La Procura di Lecce è sulle tracce dei complici del giudice Giuseppe De Benedictis nell’allestimento dell’arsenale di armi da guerra nella masseria di Andria e nel suo utilizzo. Arsenale illegalmente detenuto e altrettanto illegalmente messo insieme, grazie alle conoscenze sul mercato nero e a un’enorme disponibilità di denaro, considerato che a una prima valutazione approssimativa il valore dei pezzi ritrovati – tra mitragliatori, pistole, mine, silenziatori, cartucce – viene stimato in almeno un milione di euro.

Non è un caso che l’inchiesta sulle armi si intrecci con quella sulle tangenti, che l’avvocato barese Giancarlo Chiarielloavrebbe pagato al magistrato per fare scarcerare alcuni suoi assistiti, finiti in carcere per reati di mafia. La posizione di entrambi è estremamente delicata: arrestati per corruzione in atti giudiziari, la Procura contesta loro anche l’aggravante dell’aver agevolato un sodalizio mafioso, sanno bene che collaborare con la giustizia è l’unico modo per ottenere i domiciliari.

Perché le prove a loro carico sono già schiaccianti: intercettazioni telefoniche e ambientali inequivocabili e i soldi trovati addosso al giudice (5.400 euro) dopo l’incontro del 9 aprile con l’avvocato.
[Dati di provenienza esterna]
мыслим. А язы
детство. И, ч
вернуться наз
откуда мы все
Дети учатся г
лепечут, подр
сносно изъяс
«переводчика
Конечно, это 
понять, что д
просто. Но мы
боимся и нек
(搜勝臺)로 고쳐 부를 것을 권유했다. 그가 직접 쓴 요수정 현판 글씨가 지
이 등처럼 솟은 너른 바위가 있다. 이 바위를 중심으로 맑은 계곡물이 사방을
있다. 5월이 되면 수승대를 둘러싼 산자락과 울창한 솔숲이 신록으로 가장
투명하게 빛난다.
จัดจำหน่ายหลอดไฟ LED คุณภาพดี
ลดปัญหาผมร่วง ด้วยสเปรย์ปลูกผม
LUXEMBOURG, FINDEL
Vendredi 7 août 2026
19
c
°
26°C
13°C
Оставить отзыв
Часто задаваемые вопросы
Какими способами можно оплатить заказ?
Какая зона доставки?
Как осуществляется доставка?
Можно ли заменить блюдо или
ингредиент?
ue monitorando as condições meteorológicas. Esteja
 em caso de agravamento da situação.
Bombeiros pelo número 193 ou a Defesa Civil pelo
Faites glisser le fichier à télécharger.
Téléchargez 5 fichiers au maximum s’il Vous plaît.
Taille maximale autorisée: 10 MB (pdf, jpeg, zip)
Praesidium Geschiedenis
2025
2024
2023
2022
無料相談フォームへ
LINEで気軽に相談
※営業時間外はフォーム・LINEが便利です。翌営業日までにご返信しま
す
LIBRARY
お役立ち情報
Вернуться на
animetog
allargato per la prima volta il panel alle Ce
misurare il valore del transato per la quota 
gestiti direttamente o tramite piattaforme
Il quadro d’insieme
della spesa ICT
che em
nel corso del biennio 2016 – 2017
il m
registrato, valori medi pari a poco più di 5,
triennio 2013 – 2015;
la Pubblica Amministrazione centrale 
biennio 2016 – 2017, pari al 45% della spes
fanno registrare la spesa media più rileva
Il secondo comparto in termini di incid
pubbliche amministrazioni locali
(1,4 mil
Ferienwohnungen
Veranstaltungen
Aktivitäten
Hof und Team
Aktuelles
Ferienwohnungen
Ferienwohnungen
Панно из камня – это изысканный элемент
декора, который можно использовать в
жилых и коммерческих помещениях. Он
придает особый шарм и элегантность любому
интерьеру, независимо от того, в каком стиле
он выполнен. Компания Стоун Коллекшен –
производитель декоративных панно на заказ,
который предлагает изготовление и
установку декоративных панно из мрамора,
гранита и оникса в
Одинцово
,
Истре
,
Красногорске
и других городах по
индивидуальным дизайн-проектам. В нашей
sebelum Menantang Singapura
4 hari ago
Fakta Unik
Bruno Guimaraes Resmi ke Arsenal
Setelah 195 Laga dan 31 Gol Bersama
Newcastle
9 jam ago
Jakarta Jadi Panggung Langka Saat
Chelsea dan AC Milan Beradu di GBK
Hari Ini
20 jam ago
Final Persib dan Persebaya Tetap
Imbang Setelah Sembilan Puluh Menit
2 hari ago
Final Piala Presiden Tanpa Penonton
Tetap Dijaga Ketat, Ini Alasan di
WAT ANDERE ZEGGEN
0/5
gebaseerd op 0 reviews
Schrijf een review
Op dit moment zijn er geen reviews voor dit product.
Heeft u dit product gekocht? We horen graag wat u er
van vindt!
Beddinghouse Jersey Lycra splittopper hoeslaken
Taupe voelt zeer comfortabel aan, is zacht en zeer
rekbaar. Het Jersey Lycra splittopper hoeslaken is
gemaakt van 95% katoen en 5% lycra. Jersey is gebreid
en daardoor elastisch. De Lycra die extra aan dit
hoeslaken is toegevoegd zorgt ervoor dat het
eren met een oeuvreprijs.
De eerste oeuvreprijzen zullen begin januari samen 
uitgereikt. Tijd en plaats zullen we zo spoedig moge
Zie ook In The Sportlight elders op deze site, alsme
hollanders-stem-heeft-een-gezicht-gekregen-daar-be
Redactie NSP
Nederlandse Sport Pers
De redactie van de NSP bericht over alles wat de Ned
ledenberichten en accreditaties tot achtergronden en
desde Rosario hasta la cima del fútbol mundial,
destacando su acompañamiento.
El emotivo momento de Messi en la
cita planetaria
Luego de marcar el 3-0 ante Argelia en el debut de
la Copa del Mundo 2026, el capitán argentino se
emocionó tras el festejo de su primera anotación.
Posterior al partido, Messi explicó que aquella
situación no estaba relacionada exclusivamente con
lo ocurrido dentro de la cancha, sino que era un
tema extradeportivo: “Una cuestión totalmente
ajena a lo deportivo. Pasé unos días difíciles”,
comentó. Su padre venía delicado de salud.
Molto meno rispetto a quanto nel 2019 era stato trovato a carico degli ex magistrati di Trani, Antonio Savasta e Michele Nardi, il primo ai domiciliari dopo tre mesi grazie a una serie di ammissioni, il secondo in carcere per un anno e mezzo. Chiariello per il momento non ha chiesto alcun alleggerimento della misura cautelare mentre l’istanza di scarcerazione presentata dagli avvocati di De Benedictis è stata rigettata.

A dimostrazione che i magistrati di Lecce (sia i pm che la gip) sono convinti della gravità della situazione, resa ancora più surreale dall’intreccio con la storia delle armi, sulle quali sono in corso le indagini della Squadra Mobile di Bari.

Se pure le perizie balistiche devono ancora essere effettuate, dai primi accertamenti è apparso evidente che non si tratta di armi nuove ma già utilizzate. Tutte erano perfettamente custodite, pulite e funzionanti, molte con matricola abrasa o illeggibile. Tale particolare è l’elemento che ne certifica la provenienza illegale. Sul motivo per cui il giudice molfettese le avesse nascoste nella masseria dell’imprenditore andriese Antonio Tannoia non c’è certezza ma sul fatto avesse necessità di occultarle non ci sono dubbi.

Sono state infatti trovate in una botola profonda quattro metri, alla quale si accedeva tramite una scala in ferro da un’apertura nel pavimento di un capanno realizzato dietro la masseria di Tannoia. Il manufatto era protetto da porte in ferro e da un sistema di allarme, all’interno composto da tre vani, uno dei quali munito di una botola occultata da un mobile della cucina e protetta da una pesante lastra in cemento, a sua volta foderata dallo stesso tipo di pavimentazione della stanza.

Una serie di accorgimenti che denotano la volontà di occultare il magazzino e che hanno indotto il gip di Trani Ivan Barlafante a disporre per Tannoia la custodia cautelare in carcere. Secondo il magistrato è inverosimile che l’imprenditore avesse semplicemente dato in uso la stanza segreta a De Benedictis, al quale era legato da una lunga amicizia. Piuttosto, “le peculiarità strutturali della stanza e la presenza della botola fanno ipotizzare che sia stata predisposta per la custodia del materiale bellico”.

Pezzi dall’enorme valore economico, proprio perché di provenienza clandestina ma adesso saranno le perizie a dire di più. Il sospetto è che tra i fornitori di tali armi ci siano stati anche esponenti della criminalità organizzata, considerata la mole di materiale, la maggior parte del quale è di provenienza estera, non essendo mai stato in dotazione a corpi militari italiani. Come sia finito in quella botola e quando e perché sia stato utilizzato, probabilmente si saprà nei prossimi giorni.